*WHAT YOU WILL DO*:
Each entry here needs to be given again exactly.

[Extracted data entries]
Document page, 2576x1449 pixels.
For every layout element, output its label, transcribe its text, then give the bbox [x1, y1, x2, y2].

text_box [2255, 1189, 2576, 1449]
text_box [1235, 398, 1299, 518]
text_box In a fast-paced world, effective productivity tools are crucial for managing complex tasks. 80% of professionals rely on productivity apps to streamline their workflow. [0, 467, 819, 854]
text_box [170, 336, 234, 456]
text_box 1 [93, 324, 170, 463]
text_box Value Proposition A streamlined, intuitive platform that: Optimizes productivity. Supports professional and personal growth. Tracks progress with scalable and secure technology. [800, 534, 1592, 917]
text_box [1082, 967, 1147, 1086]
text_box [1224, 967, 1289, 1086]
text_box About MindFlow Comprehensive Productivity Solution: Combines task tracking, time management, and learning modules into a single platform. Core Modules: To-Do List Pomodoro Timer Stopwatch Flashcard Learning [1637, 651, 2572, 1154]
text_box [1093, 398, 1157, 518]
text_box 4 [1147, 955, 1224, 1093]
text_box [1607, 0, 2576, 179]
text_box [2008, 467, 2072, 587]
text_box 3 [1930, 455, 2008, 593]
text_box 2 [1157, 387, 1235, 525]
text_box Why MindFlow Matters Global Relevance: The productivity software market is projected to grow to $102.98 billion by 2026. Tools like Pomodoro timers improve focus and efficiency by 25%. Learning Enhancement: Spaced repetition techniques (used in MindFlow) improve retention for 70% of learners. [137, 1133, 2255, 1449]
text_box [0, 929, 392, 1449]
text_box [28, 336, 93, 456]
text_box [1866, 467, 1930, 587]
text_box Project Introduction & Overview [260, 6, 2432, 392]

*REPLY TO THE EXERCISE*:
Document page, 2576x1449 pixels.
For every layout element, output its label, transcribe its text, then give the bbox [x1, y1, x2, y2].

text_box [2255, 1189, 2576, 1449]
text_box [1235, 398, 1299, 518]
text_box In a fast-paced world, effective productivity tools are crucial for managing complex tasks. 80% of professionals rely on productivity apps to streamline their workflow. [0, 467, 819, 854]
text_box [170, 336, 234, 456]
text_box 1 [93, 324, 170, 463]
text_box Value Proposition A streamlined, intuitive platform that: Optimizes productivity. Supports professional and personal growth. Tracks progress with scalable and secure technology. [800, 534, 1592, 917]
text_box [1082, 967, 1147, 1086]
text_box [1224, 967, 1289, 1086]
text_box About MindFlow Comprehensive Productivity Solution: Combines task tracking, time management, and learning modules into a single platform. Core Modules: To-Do List Pomodoro Timer Stopwatch Flashcard Learning [1637, 651, 2572, 1154]
text_box [1093, 398, 1157, 518]
text_box 4 [1147, 955, 1224, 1093]
text_box [1607, 0, 2576, 179]
text_box [2008, 467, 2072, 587]
text_box 3 [1930, 455, 2008, 593]
text_box 2 [1157, 387, 1235, 525]
text_box Why MindFlow Matters Global Relevance: The productivity software market is projected to grow to $102.98 billion by 2026. Tools like Pomodoro timers improve focus and efficiency by 25%. Learning Enhancement: Spaced repetition techniques (used in MindFlow) improve retention for 70% of learners. [137, 1133, 2255, 1449]
text_box [0, 929, 392, 1449]
text_box [28, 336, 93, 456]
text_box [1866, 467, 1930, 587]
text_box Project Introduction & Overview [260, 6, 2432, 392]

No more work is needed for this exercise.